━━ Extractos de datos ━━

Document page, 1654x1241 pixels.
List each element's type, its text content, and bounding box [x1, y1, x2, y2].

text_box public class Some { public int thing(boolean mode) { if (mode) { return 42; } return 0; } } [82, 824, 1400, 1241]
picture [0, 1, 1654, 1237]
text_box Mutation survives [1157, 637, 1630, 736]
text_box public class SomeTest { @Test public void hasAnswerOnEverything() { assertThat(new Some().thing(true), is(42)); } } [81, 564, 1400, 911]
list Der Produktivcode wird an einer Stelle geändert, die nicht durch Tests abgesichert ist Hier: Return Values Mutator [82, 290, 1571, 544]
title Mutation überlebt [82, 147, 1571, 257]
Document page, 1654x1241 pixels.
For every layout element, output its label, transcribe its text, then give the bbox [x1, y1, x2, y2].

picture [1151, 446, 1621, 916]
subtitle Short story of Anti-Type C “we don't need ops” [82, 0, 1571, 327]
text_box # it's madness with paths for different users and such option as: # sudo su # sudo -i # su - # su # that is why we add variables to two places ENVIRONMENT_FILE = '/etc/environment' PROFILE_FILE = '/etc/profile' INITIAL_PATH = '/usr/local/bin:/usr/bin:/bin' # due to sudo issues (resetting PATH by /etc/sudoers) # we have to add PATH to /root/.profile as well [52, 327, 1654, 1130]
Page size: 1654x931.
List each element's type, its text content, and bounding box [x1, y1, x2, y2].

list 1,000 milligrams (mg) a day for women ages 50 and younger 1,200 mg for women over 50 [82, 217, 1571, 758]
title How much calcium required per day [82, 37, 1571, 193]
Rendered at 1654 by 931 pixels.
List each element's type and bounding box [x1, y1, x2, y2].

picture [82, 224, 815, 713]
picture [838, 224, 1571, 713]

━━━

Problema a resolver:
Por favor, vuelve a escribir tal cual las filas que empiezan en la línea que contiene "Rendered at 1654 by 931 pixels." y terminan al final de las filas, con ambos extremos incluidos.

Respuesta a continuación:
Rendered at 1654 by 931 pixels.
List each element's type and bounding box [x1, y1, x2, y2].

picture [82, 224, 815, 713]
picture [838, 224, 1571, 713]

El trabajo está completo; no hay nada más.